PROBLEM | Can you reproduce, word for word, the whole passage below about the Beast of Bodmin Moor and endangered animals?

Watching a television programme recently has brought to mind a subject that I have strong feelings about, species of animals that have become endangered through greed, trophy hunting and loss of habitat. The programme itself is just a detective story about killings by a so-called ‘beast’ and within the story were many comments about the ‘Beast of Bodmin Moor.’ Bodmin Moor is a desolate moorland area on the outskirts of Cornwall in the U.K., and there have been many stories about a large cat-like creature that roams and kills livestock. The theory is that when new laws came into practice regarding the keeping, and care of wild animals, some of the large cat family either escaped, or were set free, in that area. Being curious I looked up the ‘Beast of Bodmin’ and found that although there had been several sightings, there was no concrete evidence that it existed. A large cat-like skull was found but was suspected to have come from the head of an animal killed for its fur, and used as a rug. What an indictment for a so-called civilised society, a beautiful creature is killed to put on the floor.

MATERIAL SUPPLIED |
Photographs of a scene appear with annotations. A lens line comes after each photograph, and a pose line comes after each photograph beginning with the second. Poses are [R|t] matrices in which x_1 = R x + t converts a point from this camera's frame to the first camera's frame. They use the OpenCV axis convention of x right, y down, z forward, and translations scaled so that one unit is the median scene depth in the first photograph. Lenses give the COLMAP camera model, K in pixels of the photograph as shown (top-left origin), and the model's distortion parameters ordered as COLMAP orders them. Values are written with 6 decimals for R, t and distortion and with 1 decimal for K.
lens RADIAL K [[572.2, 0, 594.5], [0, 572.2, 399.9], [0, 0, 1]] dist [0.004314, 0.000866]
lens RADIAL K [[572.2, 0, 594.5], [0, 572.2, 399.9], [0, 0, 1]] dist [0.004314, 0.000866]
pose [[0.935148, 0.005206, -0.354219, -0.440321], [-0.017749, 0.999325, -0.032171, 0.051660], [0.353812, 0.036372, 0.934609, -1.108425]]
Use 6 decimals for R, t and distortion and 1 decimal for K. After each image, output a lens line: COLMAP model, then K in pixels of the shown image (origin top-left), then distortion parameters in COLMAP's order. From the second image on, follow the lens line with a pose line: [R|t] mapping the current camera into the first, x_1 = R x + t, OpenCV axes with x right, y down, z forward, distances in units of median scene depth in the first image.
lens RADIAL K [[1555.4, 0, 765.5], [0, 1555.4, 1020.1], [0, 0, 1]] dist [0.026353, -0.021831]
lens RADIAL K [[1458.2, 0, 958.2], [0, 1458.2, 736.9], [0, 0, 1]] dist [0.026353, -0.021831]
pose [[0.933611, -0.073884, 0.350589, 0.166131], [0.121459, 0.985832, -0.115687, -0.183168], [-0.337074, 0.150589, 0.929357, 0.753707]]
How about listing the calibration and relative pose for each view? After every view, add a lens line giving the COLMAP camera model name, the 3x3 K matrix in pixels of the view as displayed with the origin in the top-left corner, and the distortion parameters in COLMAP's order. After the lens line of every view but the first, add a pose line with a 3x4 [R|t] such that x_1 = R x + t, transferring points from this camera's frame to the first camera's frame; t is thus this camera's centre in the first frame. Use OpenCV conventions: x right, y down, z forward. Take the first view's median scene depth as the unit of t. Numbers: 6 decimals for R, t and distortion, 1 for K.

ANSWER TO THIS EXERCISE |
Watching a television programme recently has brought to mind a subject that I have strong feelings about, species of animals that have become endangered through greed, trophy hunting and loss of habitat. The programme itself is just a detective story about killings by a so-called ‘beast’ and within the story were many comments about the ‘Beast of Bodmin Moor.’ Bodmin Moor is a desolate moorland area on the outskirts of Cornwall in the U.K., and there have been many stories about a large cat-like creature that roams and kills livestock. The theory is that when new laws came into practice regarding the keeping, and care of wild animals, some of the large cat family either escaped, or were set free, in that area. Being curious I looked up the ‘Beast of Bodmin’ and found that although there had been several sightings, there was no concrete evidence that it existed. A large cat-like skull was found but was suspected to have come from the head of an animal killed for its fur, and used as a rug. What an indictment for a so-called civilised society, a beautiful creature is killed to put on the floor.